Today, the message of hip-hop is even transcending borders. From xi ha in China to "hip-life" in Ghana, hip-hop is a lingua franca that binds young people all around the world, all while giving them the chance to alter it with their own national flavor. It is the foundation for global dance competitions, the meeting ground for local progressive activism, even the subject of study at Harvard and the London School of Economics.
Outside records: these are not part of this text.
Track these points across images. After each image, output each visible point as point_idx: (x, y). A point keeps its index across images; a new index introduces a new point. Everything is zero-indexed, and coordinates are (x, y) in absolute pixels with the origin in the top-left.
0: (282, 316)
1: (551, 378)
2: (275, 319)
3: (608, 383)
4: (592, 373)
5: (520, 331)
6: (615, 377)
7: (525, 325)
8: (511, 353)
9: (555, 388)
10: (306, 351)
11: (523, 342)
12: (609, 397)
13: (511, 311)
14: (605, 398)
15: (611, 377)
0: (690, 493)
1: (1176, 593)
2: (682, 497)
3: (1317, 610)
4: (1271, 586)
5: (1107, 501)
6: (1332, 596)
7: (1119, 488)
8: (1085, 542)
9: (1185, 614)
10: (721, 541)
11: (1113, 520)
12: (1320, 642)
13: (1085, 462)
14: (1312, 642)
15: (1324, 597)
But one thing about hip-hop has remained consistent across cultures: a vital progressive agenda that challenges the status quo. Thousands of organizers from Cape Town to Paris use hip-hop in their communities to address environmental justice, policing and prisons, media justice, and education. In Gothenburg, Sweden, nongovernmental organizations (NGOs) incorporate graffiti and dance to engage disaffected immigrant and working-class youths. And indigenous young people in places as disparate as Chile, Indonesia, New Zealand, and Norway use hip-hop to push their generation's views into the local conversation.
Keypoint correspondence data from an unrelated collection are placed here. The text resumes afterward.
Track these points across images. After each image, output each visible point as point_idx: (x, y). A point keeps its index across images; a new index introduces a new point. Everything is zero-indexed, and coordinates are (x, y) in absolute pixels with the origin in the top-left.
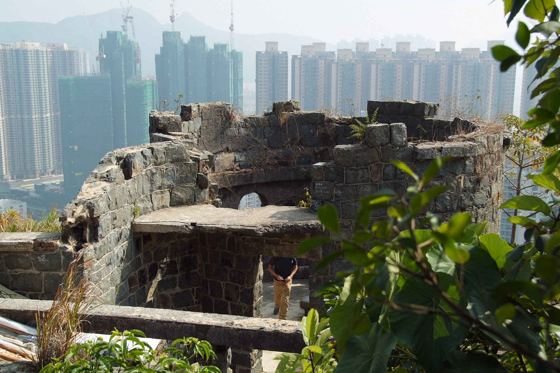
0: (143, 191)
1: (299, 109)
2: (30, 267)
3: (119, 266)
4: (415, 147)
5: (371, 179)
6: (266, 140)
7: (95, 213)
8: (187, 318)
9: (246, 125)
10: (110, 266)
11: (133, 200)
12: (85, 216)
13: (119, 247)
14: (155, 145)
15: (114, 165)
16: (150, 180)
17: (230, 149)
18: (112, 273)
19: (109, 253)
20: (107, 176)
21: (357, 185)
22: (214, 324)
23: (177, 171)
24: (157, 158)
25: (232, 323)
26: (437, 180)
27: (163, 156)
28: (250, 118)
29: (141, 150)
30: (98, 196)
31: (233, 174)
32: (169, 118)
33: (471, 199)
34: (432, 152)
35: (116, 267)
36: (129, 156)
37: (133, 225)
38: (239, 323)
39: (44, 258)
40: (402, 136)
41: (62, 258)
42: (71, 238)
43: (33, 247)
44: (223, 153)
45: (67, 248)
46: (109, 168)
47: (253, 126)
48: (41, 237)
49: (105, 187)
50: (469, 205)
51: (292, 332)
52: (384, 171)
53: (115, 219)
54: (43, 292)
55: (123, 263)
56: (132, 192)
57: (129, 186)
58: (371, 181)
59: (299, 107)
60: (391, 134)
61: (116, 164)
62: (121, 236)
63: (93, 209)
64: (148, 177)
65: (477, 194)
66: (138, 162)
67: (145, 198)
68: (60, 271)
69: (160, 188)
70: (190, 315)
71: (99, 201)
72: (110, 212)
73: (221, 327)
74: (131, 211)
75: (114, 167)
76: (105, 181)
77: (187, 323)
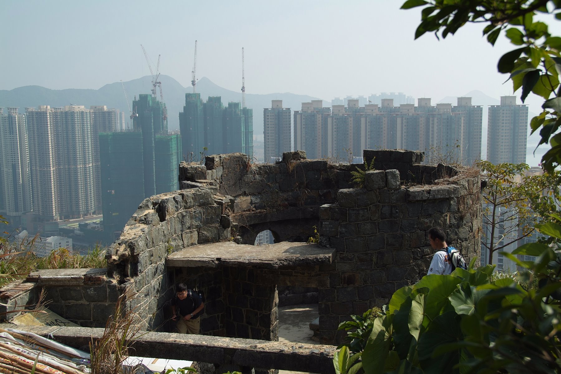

Hip-hop is also a serious business. More than 59 million rap albums were sold in the United States alone last year. But that number represents only a small part of hip-hop's influence. It sells an estimated $10 billion worth of trend-setting luxury and consumer goods every year -- not just in movies, shoes, and clothing but in everything from snack crackers and soda drinks to cars and computers. This "urban aspirational lifestyle" market is expected to continue to grow exponentially. According to a 2006 report by business research company Packaged Facts, the potential purchasing power available to this market in the United States alone is worth $780 billion. American rapper 50 Cent is one of the many savvy businessmen in hip-hop who's fully grasped this potential. In 2004, he agreed to endorse flavored beverage VitaminWater for a small stake in Glacéau, the company that produced it. In June, Coca-Cola purchased Glacéau for $4.1 billion. When the deal closed, 50 Cent walked away with a rumored $100 million overnight, just for lending his name to a drink.
Of all the rappers out there, mogul and renaissance man Shawn Carter, better known as Jay-Z, is the most successful example of the growing power of hip-hop. When he took over Universal Records' Def Jam unit in 2004, Jay-Z was put in charge of a billion-dollar business. Some industry insiders believe that today, Def Jam's overseas business outpaces its domestic business. Jay-Z's own albums have sold 33 million copies worldwide, and his latest album, released last November, sold 680,000 copies in the United States alone during the first week. He runs popular nightclubs in New York and Atlantic City -- with plans to open more next year in Las Vegas, Tokyo, and Macao. The former drug dealer who grew up in poverty in the housing projects of Brooklyn is now worth an estimated $500 million.